A separate study presented by Olufunmilayo Olopade, an oncologist at the University of Chicago applied the BROCA gene panel to a cohort of nearly 400 African-American women diagnosed with breast cancer. African Americans, Olopade noted, are more likely to develop early-onset breast cancer, have triple-negative cancer, and have worse outcomes than white women with breast cancer. In addition, African-American women have been unrepresented in prior breast cancer gene mutation testing and the genes involved in breast cancer risk in this population are not well characterized.
Eighteen percent of women in the cohort had a mutation in one or more of nine known breast cancer genes, including BRCA1 and BRCA2, but also in CHEK2, PALB2, ATM, and others. The results were confirmed through Sanger sequencing.
The laboratory medicine department at UW offers the BROCA test. Physicians can order the test for their patients and have it done at UW. Alternatively, King added, the test has not been patented and other molecular diagnostic labs could develop it. She and Walsh estimated the list price of the test to be approximately $3,800.
At the session, one audience member said that returning results from other genes is "irresponsible."
At a press briefing, King said that clinical patients receive results on a dozen genes, including well-established genes like BRCA1 and BRCA2 as well as the newer risk genes like ATM and CHEK1. They do not receive results on the emerging risk genes.
However, those results are given to the research participants.
The BROCA test has been performed on some 6,000 research participants and 500 clinical patients.
She and Walsh have a study underway using the BROCA panel to examine 7,000 cases and 5,000 controls to further study the emerging risk genes.
A spokesman for Myriad today said that if BRACAnalysis did not pick up certain mutations that BROCA did, BRACAnalysis wasn't designed to do so. As a whole, he added, the field is moving toward gene panels, and in September, Myriad launched its myRisk Hereditary Cancer test, comprising 25 genes associated with eight major cancers cancers — breast, colorectal, ovarian, endometrial, pancreatic, prostate, gastric and melanoma.
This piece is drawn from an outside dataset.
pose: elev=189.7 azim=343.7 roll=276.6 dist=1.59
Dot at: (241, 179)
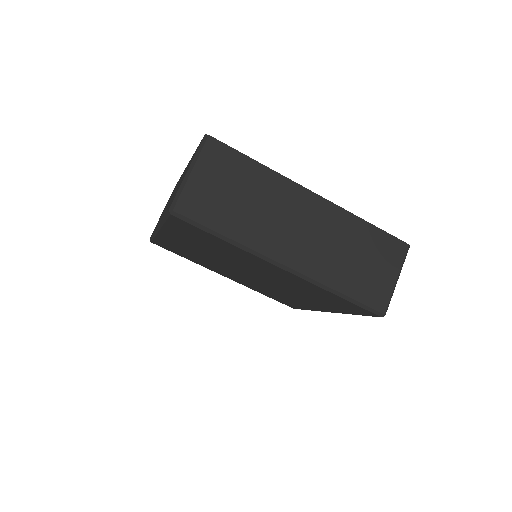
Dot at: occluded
Myriad has said that myRisk will replace BRACAnalysis and the company's other hereditary cancer tests by the summer of 2015.
"It's where the future is moving, to these panel tests, and we have a panel test," the spokesman, Ron Rogers, told GenomeWeb Daily News, adding that in colon cancer, myRisk detected 60 percent more mutations in cancer predisposition genes in patients with a prior history of colon cancer and/or polyps.
"We believe the Myriad myRisk Hereditary Cancer represents a significant scientific advancement in hereditary cancer testing for a range of clinically actionable cancers and will improve the quality of patient care by empowering healthcare providers with knowledge about their patients’ risk of hereditary cancer and the appropriate medical management options available based on that risk," he added in a statement.